Policial
Depois de selfie, eleitor é detido filmando voto na urna eletrônica
Oficial de Justiça flagrou o momento em que o eleitor usou celular na urna eletrônica para filmar o voto.
Correio do Estado
02 de Outubro de 2016 - 15:15
Depois de eleitor ser detido em Campo Grande por tirar selfie durante votação, outro foi levado para delegacia, em Maracaju, por filmar o momento em que votava. De acordo com a Polícia Civil, o local de votação do rapaz de 26 anos foi a Escola Municipal Educar para Crescer, na Vila Margarida.
Oficial de Justiça flagrou o momento em que o eleitor usou celular na urna eletrônica para filmar o voto. Diante da violação de resolução do Tribunal Superior Eleitoral (TSE), o rapaz foi detido e levado para delegacia.
Ele responderá por violar ou tentar violar sigilo do voto. O caso será apurado pela Polícia Civil de Maracaju.
SELFIE
O primeiro detido por crime eleitoral em Campo Grande estaria tirando fotos dentro da cabine de votação, por volta das 9h, na Escola Ada Teixeira dos Santos, Jardim Campo Belo. O homem, de 43 anos, foi levado pela Polícia Militar à sede da Polícia Federal, na Capital e foi ouvido pelo delegado de plantão. Ele disse que amigo pediu muito para votar no candidato, na cabine ele disse que queria 'provar' que votou no candidato. Ele foi ouvido e liberado.
Militares chegaram com o homem por volta das 11h.
O eleitor deixou a sede da PF e entrou na viatura da Polícia Militar. Conforme as autoridades, a selfie configura violação do sigilo eleitoral.

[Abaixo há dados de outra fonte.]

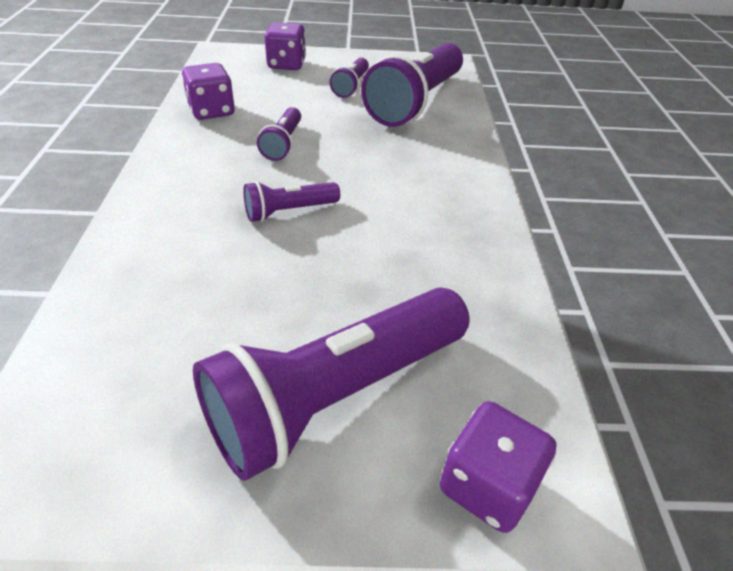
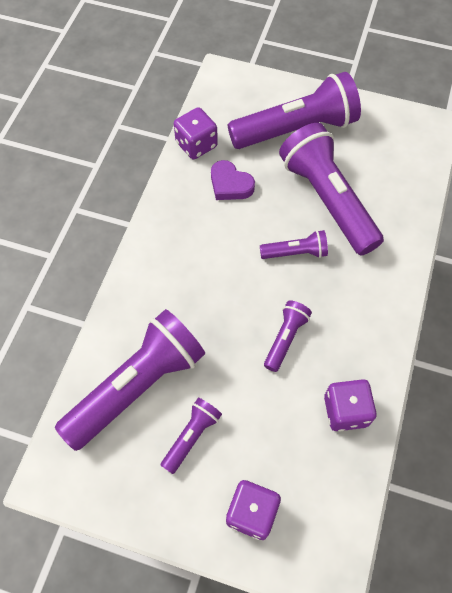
camera: 160 degrees left, 20 degrees up
purple dice [440,401,557,533] -> purple dice moved to [174,107,218,159]
none -> purple heart [211,160,255,200]
none -> purple flashlight [279,123,384,255]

Todos os flagrantes de crime eleitoral estão sendo encaminhados para a PF, na Vila Sobrinho. Caso haja mais de 25 detenções neste 2 de outubro, os detidos serão levados para o cadeião que está instalado no Poliesportivo Dom Bosco, localizado no bairro São Francisco.
PROIBIDO
Não é permitido ao eleitor, na cabine, o uso de celular (inclusive para tirar selfie do momento do voto). Também são proibidos máquinas fotográficas, filmadoras, equipamentos de radiocomunicação ou qualquer instrumento que possa comprometer esse sigilo.
No caso de desobediência ou que a utilização desse tipo de equipamento seja apenas percebida após o exercício do voto, o fato deverá ser registrado em ata, pelo presidente da Mesa Receptora, para fins de apuração da hipótese de crime ou outra espécie de ilícito, dentre os quais a corrupção eleitoral, que, além de igualmente constituir crime, pode determinar a cassação do mandato do eleito, caso se apure a participação direta ou indireta do eleito no ilícito, disse o ministro do Tribunal Superior Eleitoral (TSE) Admar Gonzaga.